A further study by the Nuffield Foundation also says the uneven impact of the pandemic meant children from low-income backgrounds experienced as much as two extra months of lost learning - meaning the disadvantage gap in assessment outcomes will widen further from 2024.

Despite all this, all schools will receive a “normal” P8 score that ignores the (uneven) impact of the pandemic, strikes, RAAC, absences or the fact that pupils arrived at secondary school with Sats scores achieved after an entirely uneventful primary education.

A three-year problem

This may all sound dispiriting enough, but here is the coup de grâce - schools will be stuck with this P8 score until 2027.

This is because there will be no P8 scores for the next two years owing to the fact no Sats were taken in 2020 or 2021, and so there is no data to track the progress of GCSE cohorts in 2025 and 2026.

“[Our P8 score is] going to inform people’s judgement of the school and it doesn’t matter if I do a really good job the following years, because there will be no data,” says Saunders.

Mindful of this, the previous government said in April it would publish the last two years’ P8 scores (2022-23 and 2023-24) achieved by schools before returning to P8 in 2027.

However, ASCL’s Middlehurst says that this is less than ideal, as it means schools are still being held accountable against scores achieved during some of the “most challenging” years in history.

“That is clearly invidious and the incoming government has to look again at assessment and accountability measures that are fit for the future,” he added.

John Jerrim, a professor at UCL Institute of Education, says the situation shows why he believes the P8 measure needs to move to a three-year average to factor in any disruption schools may face.

“This is probably one of those examples where this wouldn’t be such an issue if you were using three-year average measures,” he says.

“Things will always crop up that will impact a school’s performance in any given year outside of its control - you lose your great head of maths that you can’t replace quickly, for example.”

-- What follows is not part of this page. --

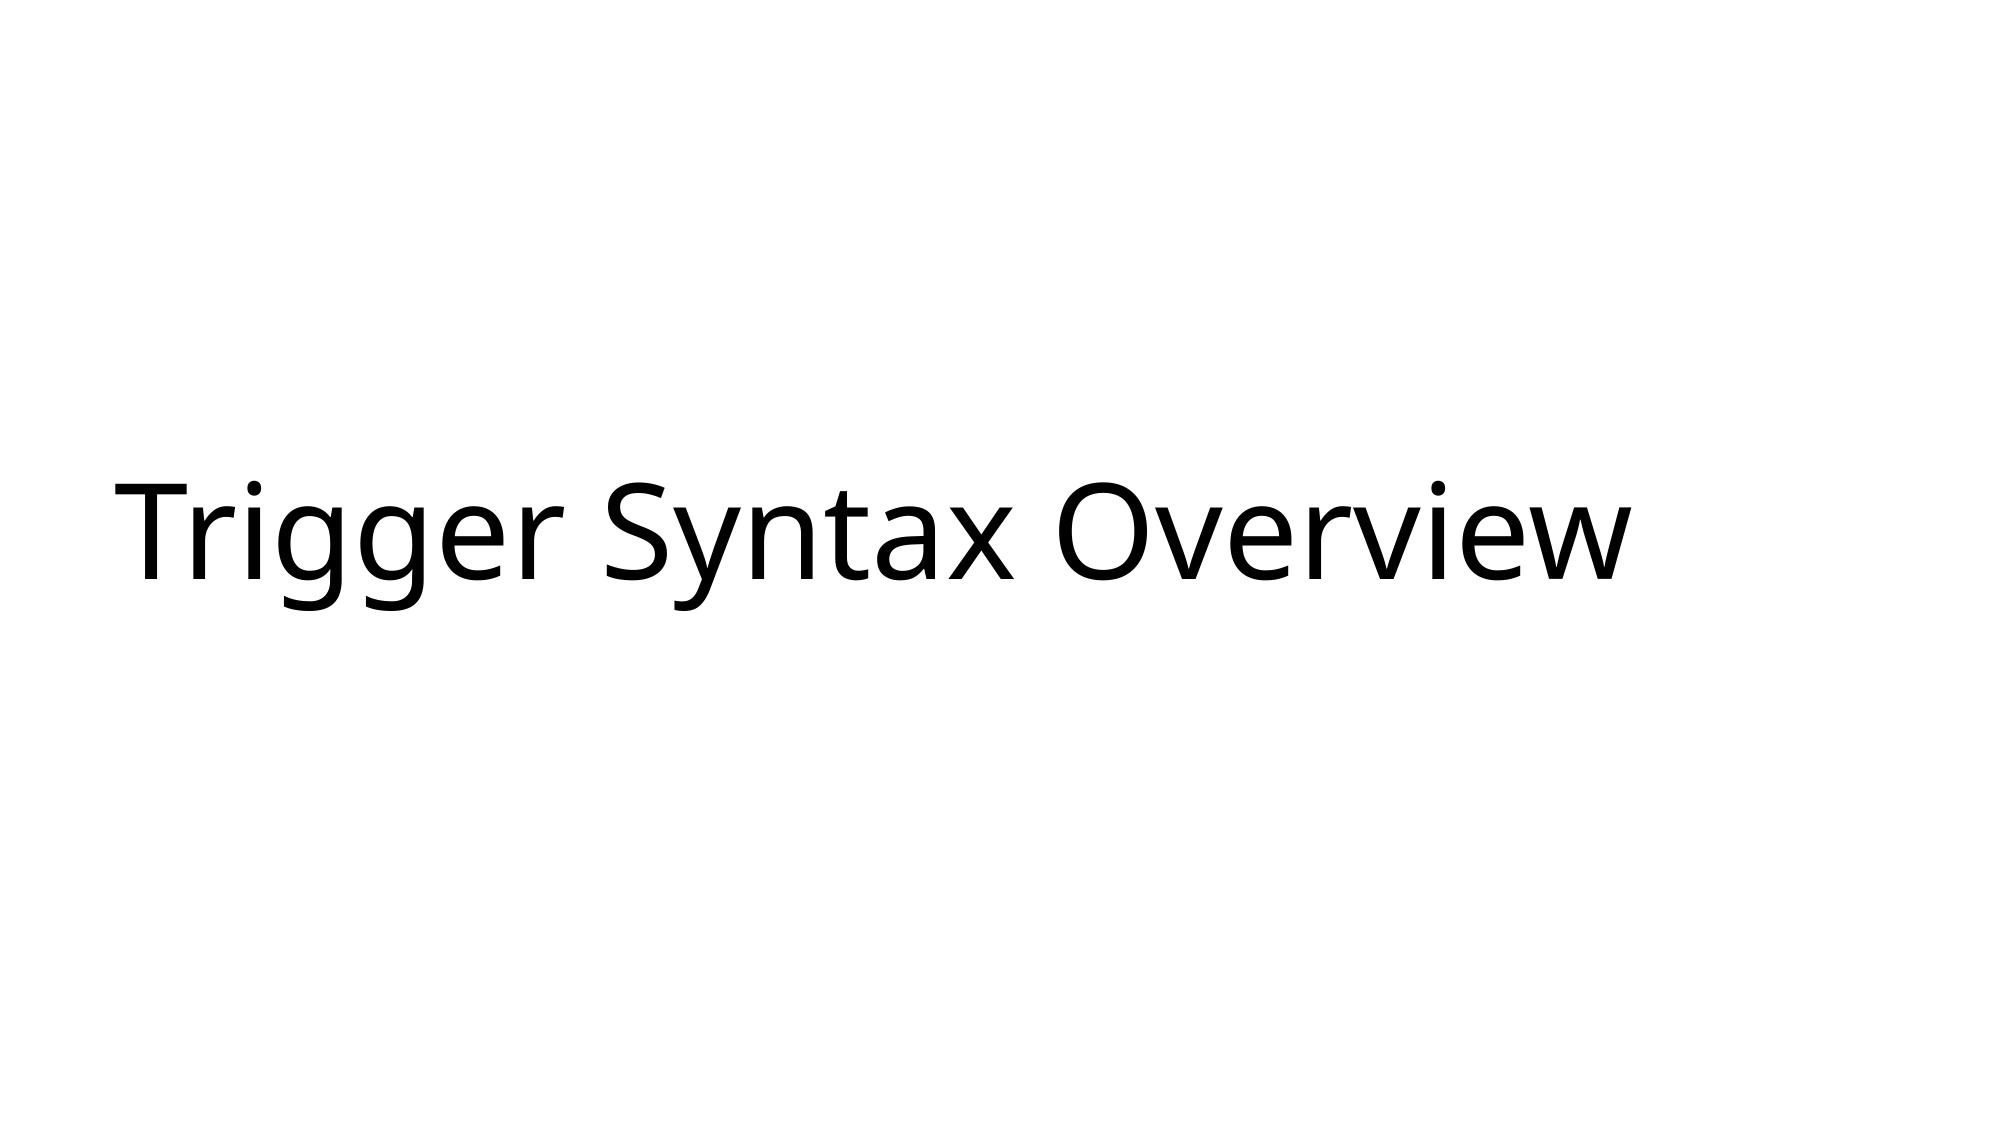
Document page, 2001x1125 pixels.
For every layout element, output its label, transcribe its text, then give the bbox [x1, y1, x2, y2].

title Trigger Syntax Overview [99, 265, 1900, 808]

Meanwhile, Benyon at FFT acknowledges that the situation facing schools will no doubt contribute to the way P8 has been “maligned” in recent years - but says it is important we have a measure that “takes pupil’s starting points into account” to help track progress in the system.

Time for change

For Middlehurst, though, the fact that P8 has survived unscathed from the pandemic should never have come to pass.

“For two years during the pandemic, Progress 8 and other performance measures weren’t published, with no harm to the system - this was a real opportunity to rethink what intelligent accountability looks like and it has been missed.”

Jerrim agrees that change may now have to come. “The lesson here is how do we evolve the measures we have so they are robust to these potential issues,” he says.

The government seems to agree, with a DfE spokesperson saying that its curriculum and assessment review will “look at the current range of accountability metrics, including Progress 8, and how we can ensure the measures support a reformed curriculum and assessment system”.

Any changes will come too late for this year’s results, though - which means for heads such as Saunders, the task ahead is to ensure pupils, parents and the wider community understand the context within which the results were achieved.

“We’ll find our own way to communicate this to our community and share that context,” he says, before adding ruefully: “But we know many people just look at an overall number and say ‘that’s good’ or ‘that’s bad’…That’s something I am going into summer worrying about.”